We only harm ourselves when we have the expectation that if we just find a better laundry system, buy that home or car (you know, that one), meet our lifelong love, or curate a perfect morning and bedtime routine, then we will have arrived. Life will finally be Right, and we can eliminate the unpleasantness that comes with the transitions and fluctuations in body, mind, and soul that we all experience. But what we always find is that after managing to fix certain perceived problem areas, it isn’t long before we develop new needs or notice new problems that come with our supposed solutions. The elaborate laundry system isn’t sustainable with the addition of another child, the little fuel-efficient car doesn’t function well in the snow and you suddenly have to relocate to Colorado, or your marriage actually turns out looking very different from what you were expecting at the time of your engagement photoshoot.

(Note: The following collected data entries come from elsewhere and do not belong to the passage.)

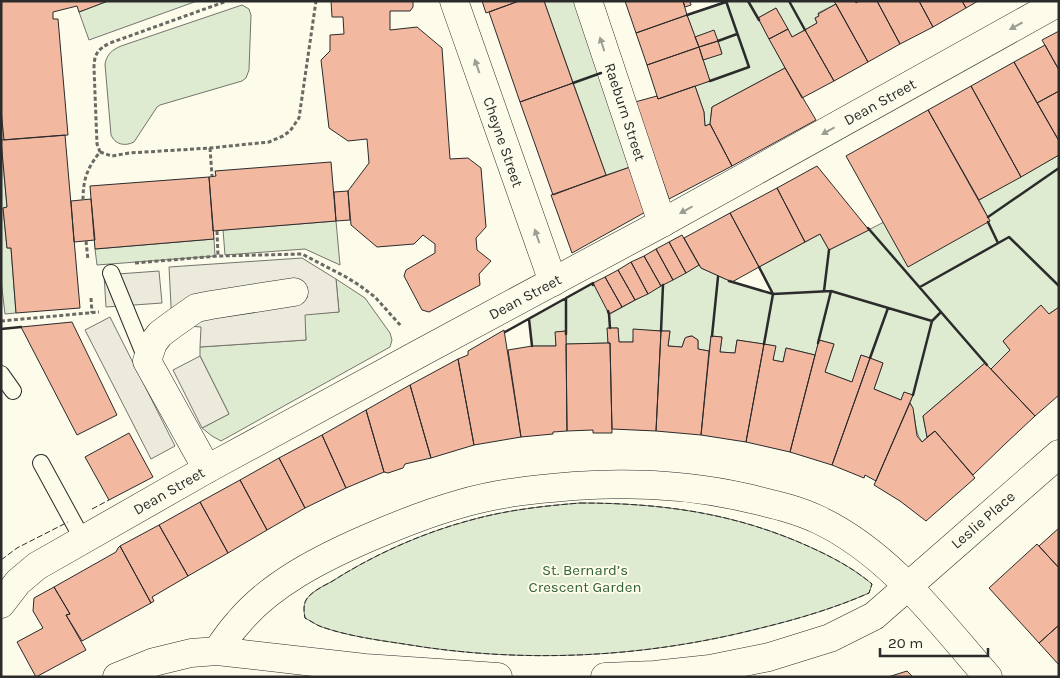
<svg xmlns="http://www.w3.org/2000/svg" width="1060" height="678" font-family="Karla,sans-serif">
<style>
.green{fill:#deebd1;stroke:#74746e}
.parking{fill:#eceadb;stroke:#74746e}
.building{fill:#f2b8a0;stroke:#2b2b2b}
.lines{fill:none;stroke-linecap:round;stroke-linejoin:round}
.service-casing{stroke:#2b2b2b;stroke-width:18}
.minor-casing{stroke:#2b2b2b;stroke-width:29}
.tertiary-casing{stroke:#2b2b2b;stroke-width:29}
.path{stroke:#6a6964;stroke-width:3;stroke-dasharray:4 2.5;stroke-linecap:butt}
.service{stroke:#fdfbea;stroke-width:16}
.minor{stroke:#fdfbea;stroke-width:28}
.tertiary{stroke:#fdfbea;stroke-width:28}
.fence{stroke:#2b2b2b;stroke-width:1;stroke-dasharray:6 2.5;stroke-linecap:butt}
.wall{stroke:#2b2b2b;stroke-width:2.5}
.oneway{fill:#9e9d94}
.labels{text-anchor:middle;stroke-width:4;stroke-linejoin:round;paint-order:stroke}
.street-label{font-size:15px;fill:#2b2b2b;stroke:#fdfbea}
.park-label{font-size:15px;fill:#34623c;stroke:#fdfbea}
</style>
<rect width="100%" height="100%" fill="#fdfbea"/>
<path class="green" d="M108 1H197L89 40 79 12Z
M544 1H576L633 166 606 175Z
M726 1H834L836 4 818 13 819 16 815 18 817 23 792 37 776 8 758 18 785 68 712 107 710 124 705 126 704 112 695 86 710 81 703 60 722 53 714 31 695 37 687 15Z
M242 5 249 9 251 15 249 70 246 78 242 81 160 105 157 107 134 142C124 147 115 144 111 135L105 64C107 54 112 50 121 46Z
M1 110 4 140H1L7 207 3 208 7 248H11L16 313 5 314 1 280Z
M1059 155V307L1049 314 1040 306 1003 341 1010 350 991 369 985 363 923 416 927 437 922 442C913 430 917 416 910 403L913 395 904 393 901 400 874 389 883 363 861 355 852 382 825 372 834 344 819 340 815 355 786 348 783 362 773 360 775 346 737 340 735 353 720 352 722 337 711 336 709 351 698 349V340L692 336C685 336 684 341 682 347L668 346 670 331 634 330 633 342H619L618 328H608V343L566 344V331L556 332V346H532L529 319 593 283 610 314 699 265 701 268 732 282 773 294 759 267 820 234 829 250 884 222 990 221 979 200Z
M336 221 340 265 305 249 225 255 223 230Z
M214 239 215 256 97 265 95 249Z
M336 279 365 298 390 333 392 340 390 347 221 441 212 436 202 428 229 414 200 356V347L306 340 304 314 339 312Z
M580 503C662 503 735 513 810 547 832 557 853 568 872 584L869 593C835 608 798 619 761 628 644 658 523 664 404 644 377 640 348 636 322 627 316 625 311 621 305 618 304 612 303 606 306 600 311 592 323 586 331 582 373 555 422 533 471 520 507 510 543 506 580 503Z"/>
<path class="parking" d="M302 258 336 279 339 312 305 315 306 340 200 347 201 327 172 325 169 267Z
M159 271 162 303 106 307 104 275Z
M110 317 175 446 151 459 85 330Z
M200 356 229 414 202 428 173 370Z"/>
<path class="building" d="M1 1H108L79 12 77 6 53 12V19H58L68 135 4 140 1 110Z
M331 1H413V7L410 11H390V30L417 27 442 48 450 159 468 158 481 168 486 227 476 238 477 250 491 261 479 274 480 285 429 312 422 310 404 276 406 270 435 253V244L423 235 414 244 377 247 351 225 348 191 369 163 367 139 348 141 329 128 321 60 330 51V35L344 34 343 17H332Z
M482 1H519L486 13Z
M519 1H544L573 83 520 102 489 12Z
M625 1H683L687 15 636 33Z
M683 1H690L691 5 685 7Z
M834 1H855L856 3 859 1H877L900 44 868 62Z
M877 1H919L933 27 900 44Z
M919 1H962L966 8 933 27Z
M962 1H978L966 8Z
M836 4 868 62 834 81 805 30 817 23 815 18 819 16 818 14Z
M776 8 788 29 769 39 758 18Z
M687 15 699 47 647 65 636 33Z
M788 29 792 37 805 30 834 81 802 98 769 39Z
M714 30 718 41 699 47 695 37Z
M1059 31V70L1042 40Z
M718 41 722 54 703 60 699 47Z
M1045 45 1059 70V91L1037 103 1014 62Z
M699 47 710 81 658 99 647 65Z
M1014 62 1059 141V155L1021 177 971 86Z
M785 68 816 120 732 166 710 124 712 107Z
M573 83 606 175 553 195 520 102Z
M695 86 704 112 705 126 710 124 732 166 669 199 635 102 657 96 658 99Z
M971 86 1021 177 979 200 928 110Z
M1059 91V141L1037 103Z
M928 110 990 221 908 267 846 156Z
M65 135 80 308 16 313 11 248H7L3 208 7 207 1 140Z
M331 162 336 221 213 231 209 177 216 176 215 171Z
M633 166 649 210 572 253 551 195Z
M817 166 869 230 829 250 820 234 805 242 777 188Z
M209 177 214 239 95 249 90 186Z
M777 188 805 242 759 267 730 213Z
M348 191 350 220 336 221 334 192Z
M91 199 95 240 74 242 71 201Z
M730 213 759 267 732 282 701 268 684 238Z
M682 235 699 265 686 273 669 242Z
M669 242 686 273 673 280 656 249Z
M656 249 673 280 661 286 644 256Z
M644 256 661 286 648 294 631 262Z
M631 262 648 294 635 300 618 270Z
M618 270 635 300 622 307 605 277Z
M605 277 622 307 609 314 593 283Z
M1041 305 1049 314 1059 307V395L1035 416 991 369 1010 350 1003 341Z
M72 322 117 415 77 435 21 327Z
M607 328H618L619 342H633V329L661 331 656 431 612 429 610 343H608Z
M504 330 521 437 474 445 458 359 468 355V351Z
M566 331 567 431 553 432V434L521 437 508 350 532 346H556L555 332Z
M661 331H670L668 346 682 347 685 338 687 337 692 336 698 340V349L709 351 701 435 656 431Z
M711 336 722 337 720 352 735 353 737 340 764 344 746 442 701 435Z
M819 340 834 344 825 372 852 382 861 355 870 358 832 465 790 452Z
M608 343H610L612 433H593V430L567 431 566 344Z
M764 344 776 346 773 360 783 362 786 348 815 355 790 452 746 442Z
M870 358 883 363 874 389 901 400 904 392 913 395 876 481 865 475 864 478 832 465Z
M458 359 474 445 431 458 410 385Z
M985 363 1035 416 1004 445 973 475 935 431 927 437 923 416Z
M410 385 431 458 405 464 403 468 388 473 384 472 366 410Z
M910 403 913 408 917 436 922 442 935 431 975 478 926 521 900 501 874 485Z
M366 410 384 472 346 488 322 435Z
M129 433 153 477 109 500 85 457Z
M322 435 346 488 305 508 279 458Z
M279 458 305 508 267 530 240 480Z
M240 480 267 530 228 553 200 502Z
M200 502 228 553 188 576 159 525Z
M159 525 188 576 152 597 154 601 151 603 120 546Z
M1059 528V568L1039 546Z
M1037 544 1059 568V625L1039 643 989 588Z
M120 546 151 603 82 641 66 615 70 614 54 587 116 552 118 548Z
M54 587 70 614 66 615 86 650 36 677 17 642 43 628 33 611 34 598Z
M1059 625V665L1039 643Z
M907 671 913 677H888Z"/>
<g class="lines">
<defs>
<path id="service" d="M111 273 147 361
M1 374 13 391
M41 463 83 540"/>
<path id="minor" d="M454 1 553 282
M588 1 662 223
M207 469 147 361 153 343 160 334 172 325 196 308 211 305 294 292
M217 651C223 642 230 632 238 623 270 584 322 558 368 538 398 525 428 513 460 504 497 493 536 489 574 486 632 482 690 485 747 498 772 504 796 509 819 520 890 554 938 620 988 677
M117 677 154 662 191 653 217 651 365 668 498 677
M605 677 654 675 710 669 769 657 830 638 874 616 1059 454"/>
<path id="tertiary" d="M1 604 18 582 37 566 207 469 424 351 662 223 1059 2"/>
</defs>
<use href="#service" class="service-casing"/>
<use href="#minor" class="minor-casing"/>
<use href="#tertiary" class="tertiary-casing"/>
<path class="path" d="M210 148 212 176
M100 152 112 156 129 153 210 148 269 142 283 136 290 131 299 118 316 1
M83 200C83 180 87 168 100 152L97 144 94 68C94 54 98 49 110 43L227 1
M217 231 218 256
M86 241 88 260
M135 263 218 256 302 254 346 277 359 285 375 297 401 326
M91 298 92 313
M1 321 99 312"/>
<use href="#service" class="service"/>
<use href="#minor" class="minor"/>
<use href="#tertiary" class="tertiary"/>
<path class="fence" d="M580 503C662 503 735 513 810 547 832 557 853 568 872 584L869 593C835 608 798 619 761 628 644 658 523 664 404 644 377 640 348 636 322 627 316 625 311 621 305 618 304 612 303 606 306 600 311 592 323 586 331 582 373 555 422 533 471 520 507 510 543 506 580 503Z
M92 509 109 500
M1 560 17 548 68 522"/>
<path class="wall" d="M748 1 759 20
M789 1 805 30
M687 15 726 2
M718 41 737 34
M710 81 749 67 726 1
M573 83 601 73
M988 217 1059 168
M988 222 998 243
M868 228 987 365
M759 267 773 294 764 344
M729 281 773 294 831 291 932 321 941 312
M920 287 1009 237 1059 286
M824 291 829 250
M566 298V334
M608 311 609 314 610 328
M529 319 532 346
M1 329 21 327
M661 331 663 285
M505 332 593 283V285
M712 336 718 277
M818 343 831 291
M870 358 888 308
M913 395 932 321"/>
</g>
<defs><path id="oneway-solid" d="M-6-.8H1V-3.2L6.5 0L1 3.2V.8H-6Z" transform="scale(1.25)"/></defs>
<g class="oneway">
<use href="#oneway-solid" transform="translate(1016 26) rotate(151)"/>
<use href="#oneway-solid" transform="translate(602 44) rotate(-108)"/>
<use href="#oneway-solid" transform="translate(477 66) rotate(-109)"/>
<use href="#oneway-solid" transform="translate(828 131) rotate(151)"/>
<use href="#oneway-solid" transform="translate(686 210) rotate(151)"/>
<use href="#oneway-solid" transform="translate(537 236) rotate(-109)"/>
</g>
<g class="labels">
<g class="street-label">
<text transform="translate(880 102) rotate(-29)" y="5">Dean Street</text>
<text transform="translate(625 112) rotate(72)" y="5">Raeburn Street</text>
<text transform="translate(503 142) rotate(71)" y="5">Cheyne Street</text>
<text transform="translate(525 297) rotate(-28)" y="5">Dean Street</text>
<text transform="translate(169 491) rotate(-30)" y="5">Dean Street</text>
<text transform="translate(983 520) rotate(-41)" y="5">Leslie Place</text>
</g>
<g class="park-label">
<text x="585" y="575">St. Bernard’s<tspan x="585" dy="17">Crescent Garden</tspan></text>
</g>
</g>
<rect width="1060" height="678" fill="none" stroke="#2b2b2b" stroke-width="5"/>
<path d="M880 648v8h108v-8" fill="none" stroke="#2b2b2b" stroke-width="2.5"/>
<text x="888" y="648" font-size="15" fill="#2b2b2b" stroke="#fdfbea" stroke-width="4" paint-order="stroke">20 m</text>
</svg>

In my life, then, what I’m finding is that it does no good to fight the inevitability of change. It does no good to expect that I will find the perfect, problem-free arrangement of items within my home. It does no good to cling to a version of life that cannot exist in the season of parenting young children. It only harms me and my family to pursue some arrival point – that I will never reach – rather than to pivot and yield and even celebrate each new change as a catalyst for growth and life. Because that’s the thing we have to remember: A stagnant, unmalleable life is really no life at all. Schedules, home arrangements, wardrobes, diets, and sefish habits that demand a permanent place in your life will never be a real service or tool to you as they are meant to be. If you are living for these things rather than making them work as tools for you, you are only setting yourself up for disappointment when something outside of your control happens that demands some new arrangement.
And it will happen. Again. And again. Because you are not God, and neither am I.